母乳育児のプロバイオティクスは1年間腸内で有効か?アメリカ・研究
赤ちゃんの腸内環境を良くするには、母乳育児が良いと言われています。
これまでの研究では、母乳による赤ちゃんのプロバイオティクスは、1ヶ月有効と確認されていましたが……。
アメリカの最新研究によると、なんと1年間もプロバイオティクスの環境が維持するそうです!
詳細を見てみましょう。
母乳育児は赤ちゃんのプロバイオティクスに!
アメリカのカリフォルニア大学の研究により、冒頭のようなことがわかってきました。
赤ちゃんの腸内には、「B.infantis」という腸内細菌があります。
この腸内細菌が、母乳に含まれるオリゴ糖の消化を助けるのに、有効的な働きをすると言われています。
先進国の赤ちゃんの腸内細菌が悪くなっている?
この「B.infantis」という細菌は、以前は母乳哺育で育った乳児の腸内ではよく見られました。
しかし、最近では先進国の乳児には、あまり見られなくなったそうです。
「B.infantis」の劇的な現象は、抗生物質の使用の増加や、粉ミルクの利用の増加、帝王切開での出産が原因に上がっています。
赤ちゃんの腸内で「B.infantis」が不足すると?
こうした状況をふまえ、研究者たちは、
「B.infantis」という腸内細菌は、乳児の腸の「門番」のような働きをしています。
「B.infantis」は、腸内でオリゴ糖を食べて、腸内環境を良くしてくれています。
これが不足すると、潜在的な病原体には望ましくない環境を作ることになるので、何らかの病気に罹りやすい子どもになる可能性も出てきます。
と指摘しています。
「B.infantis」の不足は、何らかのアレルギー、喘息、自己免疫疾患などの炎症性疾患を引き起こしやすいようです。
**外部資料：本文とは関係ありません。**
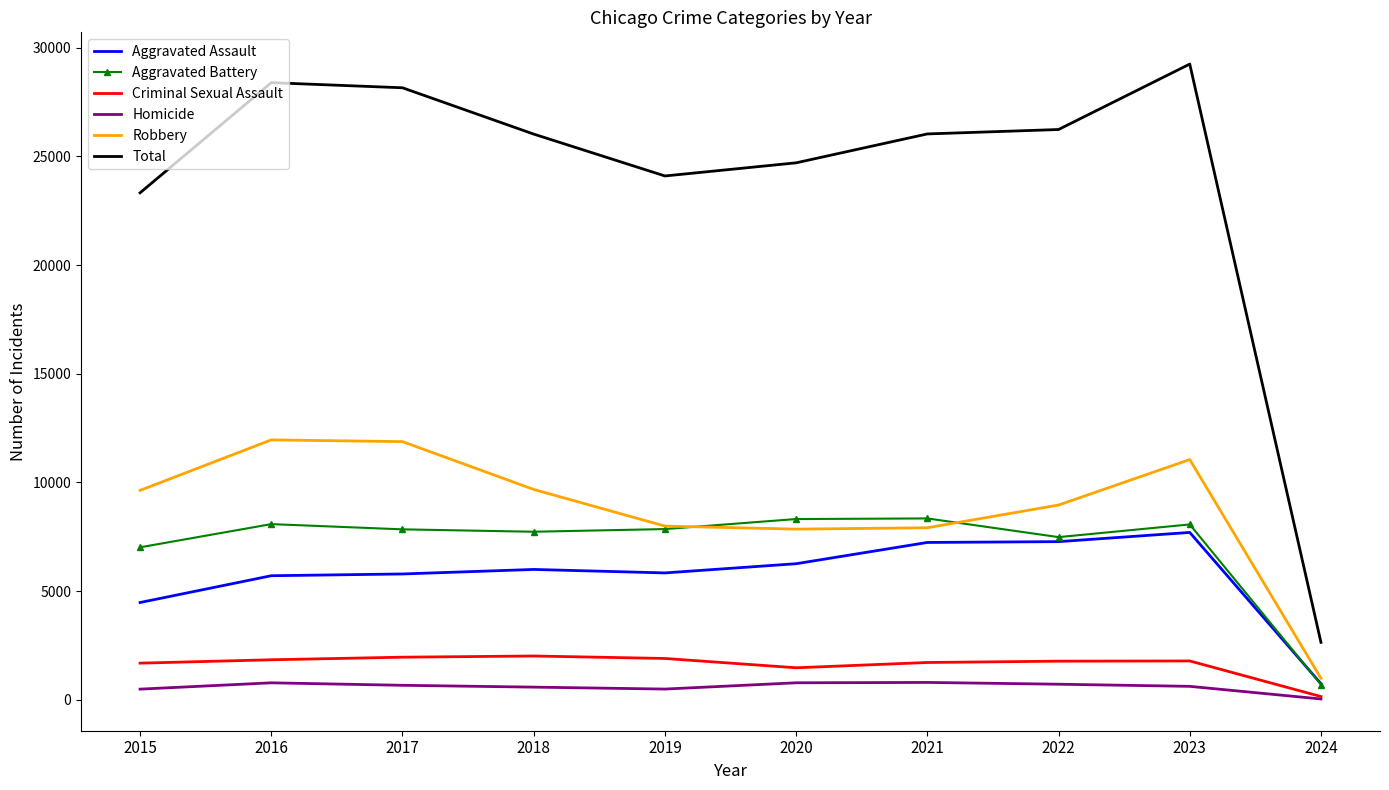

What value does the Total series have at 2017?

28155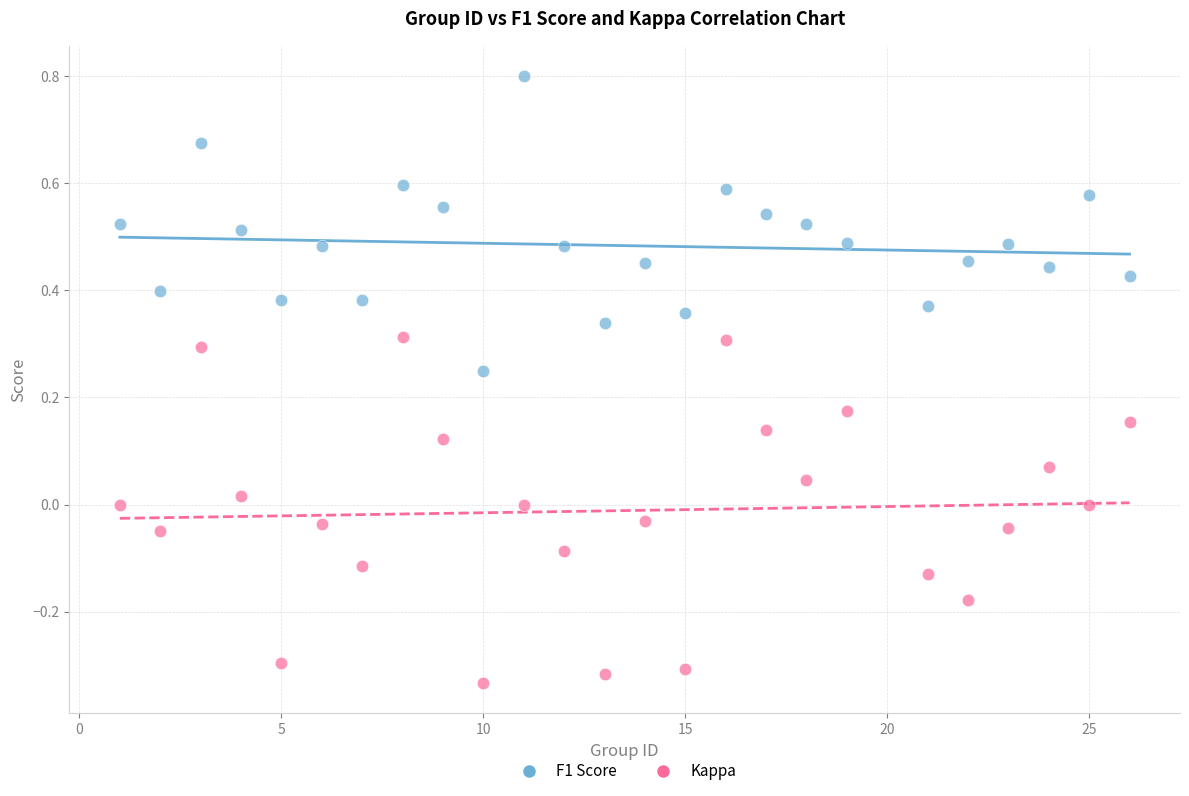

Which series has the widest spread of Y values?

Kappa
逆に「B.infantis」が腸内に定着していると、腸の炎症が減少することも確認されています。
母乳哺育による「B.infantis」の定着
以前の研究では、母乳を与えられた赤ちゃんは、生後7日から28日までに「B.infantis」が与えられたことになるので、生後30日までは「B.infantis」が持続的にコロニーを形成することがわかっていました。
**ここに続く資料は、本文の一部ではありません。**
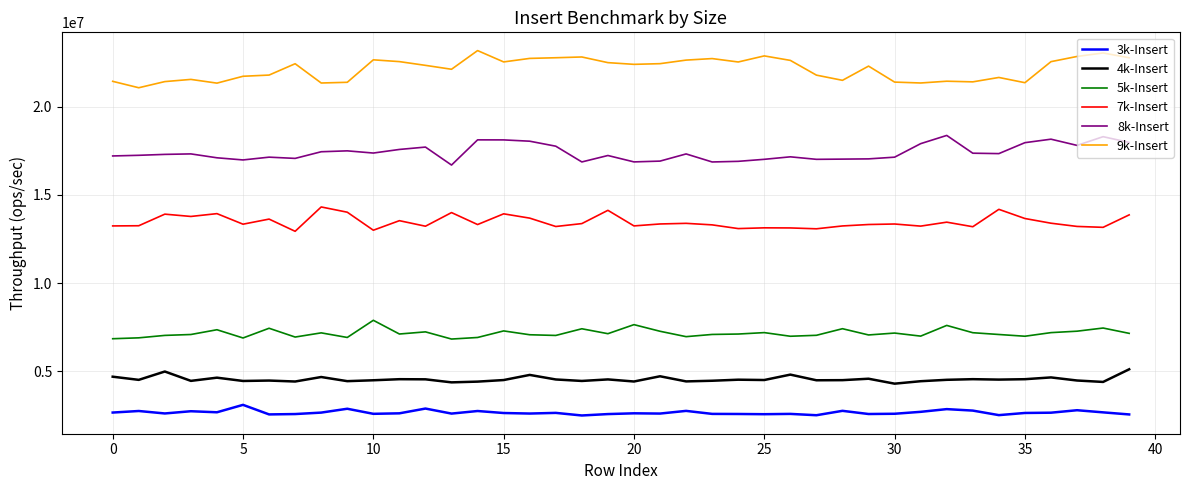

What is the maximum value shown in the chart?

23189300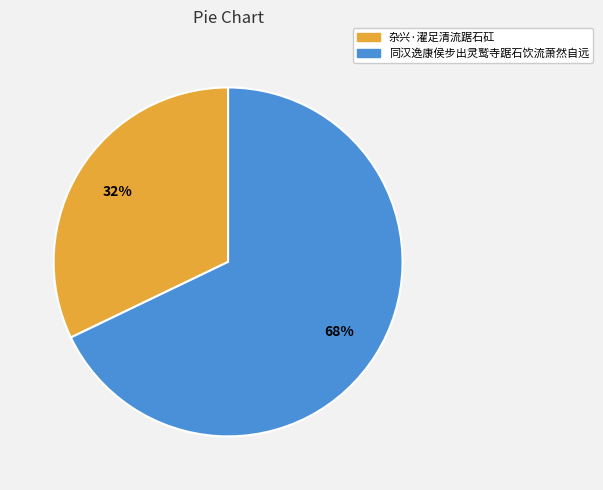

Which slice is the largest?

同汉逸康侯步出灵鹫寺踞石饮流萧然自远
今回の追跡調査では、生後4ヶ月、半年、8ヶ月、10ヶ月、1年間とそれぞれの期間で乳児からの糞便サンプルを採取しました。
「B.infantis」という腸内細菌は非常に短命ということが知られていたので、生後数か月で、この細菌はなくなるものと考えられていました。
しかし、母乳育児を1年間続けることで、「B.infantis」は腸内に生き続けることができるのを確認できたそうです。
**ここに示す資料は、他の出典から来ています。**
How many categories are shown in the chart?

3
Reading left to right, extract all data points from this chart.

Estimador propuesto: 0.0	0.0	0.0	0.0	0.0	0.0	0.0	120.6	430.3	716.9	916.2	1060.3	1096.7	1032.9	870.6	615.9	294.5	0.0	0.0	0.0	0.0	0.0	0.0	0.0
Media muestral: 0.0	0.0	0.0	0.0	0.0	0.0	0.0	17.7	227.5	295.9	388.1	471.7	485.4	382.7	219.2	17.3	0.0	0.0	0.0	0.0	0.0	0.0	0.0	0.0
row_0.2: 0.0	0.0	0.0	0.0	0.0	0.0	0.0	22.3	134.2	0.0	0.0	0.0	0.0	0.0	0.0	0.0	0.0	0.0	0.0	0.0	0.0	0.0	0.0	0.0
生後1年の間に、離乳食が始まり、固形物を食べれるようになったとしても、母乳を与え続けていれば、「B.infantis」は赤ちゃんの腸内で定着し、子ども特有の病原体から、赤ちゃんを守ってくれることもわかったのです。
※参考:『小児科学研究』
さいごに
母乳育児は母子ともに、健康にしてくれるので、世界中で推奨されていますね。
この研究で、また一つ、母乳育児の必要性がわかりましたね。